'OLD, CLASSIC and stately, but cumbersome tired and out of date.' This is the image of the ICE portrayed by Rob Jackson, North West Association chairman, at his chairman's address in Manchester recently.
In the week that incoming President Joe Dwyer asked 'Is the ICE relevant?', Jackson likened the Institution to a Victorian wardrobe, 'large, old and full of interesting objects', but asked: 'Does it really fit into our modern lifestyle?'
Jackson firmly believed that a major shake-up within the ICE is what is needed.
He pointed out that of the 5,500 members in his association, only 400 of these members actually took part in Institution affairs. But why should they, he asked, when in his own experience of 25 years in industry, the ICE did little to promote his standing in society.
This point is driven home by a recent survey that asked 11-15 year old children to name a famous engineer, he said. The most popular answer? Kevin Webster of Coronation Street. The public needs to be made more aware of our achievements, Jackson said.
'Celebrating the Millennium with a tent and a wheel was a wasted opportunity'.
But do civil engineers deserve a higher status? Jackson suggested that the risks of working in the civil engineering profession are huge, but the benefits of being in the profession in no way reflect this.
He quoted a graduate engineer who, having recently left the industry, said 'the construction industry has not evolved to meet the expectations of graduate civil engineers'.
A heated debate followed this quote, which left the audience divided over changes to routes to membership that would remove the need for site, drafting or CAD experience in graduate training.

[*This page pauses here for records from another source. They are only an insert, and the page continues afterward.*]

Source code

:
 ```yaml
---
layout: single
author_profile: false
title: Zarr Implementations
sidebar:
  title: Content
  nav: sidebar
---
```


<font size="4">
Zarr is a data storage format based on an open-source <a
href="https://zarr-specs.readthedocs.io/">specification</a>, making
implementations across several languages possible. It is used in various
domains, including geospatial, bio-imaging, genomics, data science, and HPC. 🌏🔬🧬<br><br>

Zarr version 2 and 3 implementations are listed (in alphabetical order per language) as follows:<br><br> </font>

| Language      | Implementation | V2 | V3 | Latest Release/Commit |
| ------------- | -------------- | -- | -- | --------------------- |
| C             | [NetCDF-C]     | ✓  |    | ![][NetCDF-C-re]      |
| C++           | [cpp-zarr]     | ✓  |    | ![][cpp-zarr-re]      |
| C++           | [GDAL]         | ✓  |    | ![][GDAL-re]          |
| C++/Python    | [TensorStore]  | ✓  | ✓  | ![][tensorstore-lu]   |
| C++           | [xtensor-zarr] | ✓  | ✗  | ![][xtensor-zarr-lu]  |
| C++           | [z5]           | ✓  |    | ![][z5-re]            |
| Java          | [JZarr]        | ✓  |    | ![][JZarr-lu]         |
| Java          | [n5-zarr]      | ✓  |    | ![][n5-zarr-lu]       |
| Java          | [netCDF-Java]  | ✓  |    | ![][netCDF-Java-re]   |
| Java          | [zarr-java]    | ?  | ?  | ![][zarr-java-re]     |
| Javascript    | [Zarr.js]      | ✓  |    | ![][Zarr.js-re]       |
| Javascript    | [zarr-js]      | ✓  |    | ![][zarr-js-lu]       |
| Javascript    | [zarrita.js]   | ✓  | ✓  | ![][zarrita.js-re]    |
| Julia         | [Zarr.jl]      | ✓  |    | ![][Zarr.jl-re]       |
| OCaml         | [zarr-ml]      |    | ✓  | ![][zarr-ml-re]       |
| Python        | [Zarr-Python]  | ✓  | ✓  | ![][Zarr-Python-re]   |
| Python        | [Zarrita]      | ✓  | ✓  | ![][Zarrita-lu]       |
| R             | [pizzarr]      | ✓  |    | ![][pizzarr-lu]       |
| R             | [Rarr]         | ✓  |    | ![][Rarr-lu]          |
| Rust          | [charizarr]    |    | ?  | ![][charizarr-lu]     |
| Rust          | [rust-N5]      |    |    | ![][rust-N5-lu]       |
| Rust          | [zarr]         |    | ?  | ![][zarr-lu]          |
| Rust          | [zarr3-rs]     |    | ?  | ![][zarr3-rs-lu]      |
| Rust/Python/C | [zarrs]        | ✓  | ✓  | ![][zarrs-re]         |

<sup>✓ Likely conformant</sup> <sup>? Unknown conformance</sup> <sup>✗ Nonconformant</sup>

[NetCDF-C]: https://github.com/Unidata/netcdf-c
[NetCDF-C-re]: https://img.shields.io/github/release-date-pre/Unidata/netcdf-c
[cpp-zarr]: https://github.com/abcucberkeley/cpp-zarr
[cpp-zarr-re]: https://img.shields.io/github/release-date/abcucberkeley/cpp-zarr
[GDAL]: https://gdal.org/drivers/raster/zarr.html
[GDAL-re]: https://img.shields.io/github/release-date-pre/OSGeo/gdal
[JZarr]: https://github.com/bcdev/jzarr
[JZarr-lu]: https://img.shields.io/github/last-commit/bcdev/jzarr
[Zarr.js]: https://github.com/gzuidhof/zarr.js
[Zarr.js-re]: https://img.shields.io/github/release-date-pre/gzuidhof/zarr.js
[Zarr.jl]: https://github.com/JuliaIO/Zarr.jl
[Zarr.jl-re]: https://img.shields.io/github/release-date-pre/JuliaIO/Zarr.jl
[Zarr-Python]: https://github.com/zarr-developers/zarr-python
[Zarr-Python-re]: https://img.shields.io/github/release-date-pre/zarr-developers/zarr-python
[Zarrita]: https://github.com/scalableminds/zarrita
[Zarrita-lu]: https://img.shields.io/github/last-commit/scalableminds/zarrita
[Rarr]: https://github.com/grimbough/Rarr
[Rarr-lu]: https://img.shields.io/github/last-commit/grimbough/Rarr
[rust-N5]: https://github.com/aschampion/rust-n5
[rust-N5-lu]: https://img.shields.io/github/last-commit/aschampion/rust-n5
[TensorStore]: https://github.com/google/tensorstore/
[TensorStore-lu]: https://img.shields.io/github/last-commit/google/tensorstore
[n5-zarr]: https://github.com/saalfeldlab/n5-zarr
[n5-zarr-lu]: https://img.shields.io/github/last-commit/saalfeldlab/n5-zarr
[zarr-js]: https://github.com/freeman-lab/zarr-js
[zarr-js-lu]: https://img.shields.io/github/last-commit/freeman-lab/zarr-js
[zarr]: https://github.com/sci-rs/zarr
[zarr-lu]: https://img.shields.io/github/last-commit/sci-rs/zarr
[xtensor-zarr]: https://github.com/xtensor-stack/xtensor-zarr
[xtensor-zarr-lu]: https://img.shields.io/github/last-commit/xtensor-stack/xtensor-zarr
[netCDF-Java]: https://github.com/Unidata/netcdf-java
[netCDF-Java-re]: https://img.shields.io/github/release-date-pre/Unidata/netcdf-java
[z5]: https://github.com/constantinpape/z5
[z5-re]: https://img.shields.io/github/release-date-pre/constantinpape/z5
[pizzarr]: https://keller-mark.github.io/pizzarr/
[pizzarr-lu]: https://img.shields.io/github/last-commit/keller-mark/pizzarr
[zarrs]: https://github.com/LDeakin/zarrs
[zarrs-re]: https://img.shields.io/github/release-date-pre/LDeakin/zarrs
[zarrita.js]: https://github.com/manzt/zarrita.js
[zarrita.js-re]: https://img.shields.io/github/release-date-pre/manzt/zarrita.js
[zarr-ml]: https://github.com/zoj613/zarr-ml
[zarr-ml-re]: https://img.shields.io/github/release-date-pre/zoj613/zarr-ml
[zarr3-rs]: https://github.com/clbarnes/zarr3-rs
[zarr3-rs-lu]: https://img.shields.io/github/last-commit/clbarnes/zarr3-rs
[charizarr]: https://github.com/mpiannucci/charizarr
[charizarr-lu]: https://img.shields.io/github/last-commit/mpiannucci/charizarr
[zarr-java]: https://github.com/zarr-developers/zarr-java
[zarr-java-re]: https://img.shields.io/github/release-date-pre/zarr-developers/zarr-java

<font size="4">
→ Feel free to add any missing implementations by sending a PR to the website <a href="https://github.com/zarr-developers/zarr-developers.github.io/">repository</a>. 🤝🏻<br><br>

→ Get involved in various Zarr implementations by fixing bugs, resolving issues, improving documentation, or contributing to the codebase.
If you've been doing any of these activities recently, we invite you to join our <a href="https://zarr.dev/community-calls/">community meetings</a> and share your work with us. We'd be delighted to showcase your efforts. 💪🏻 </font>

Jackson pledged that he would personally see to it that this issue and any others members may have were placed before the ICE decision makers. If they are not, he said, the ICE wardrobe would become riddled with woodworm.
After a professional career of nearly 20 years in industry Rob Jackson joined Liverpool John Moores University in 1994 as head of civil and environmental engineering. His industrial experience was gained throughout the UK and the Middle East. He is now Parkman professor of water and environmental engineering at JMU.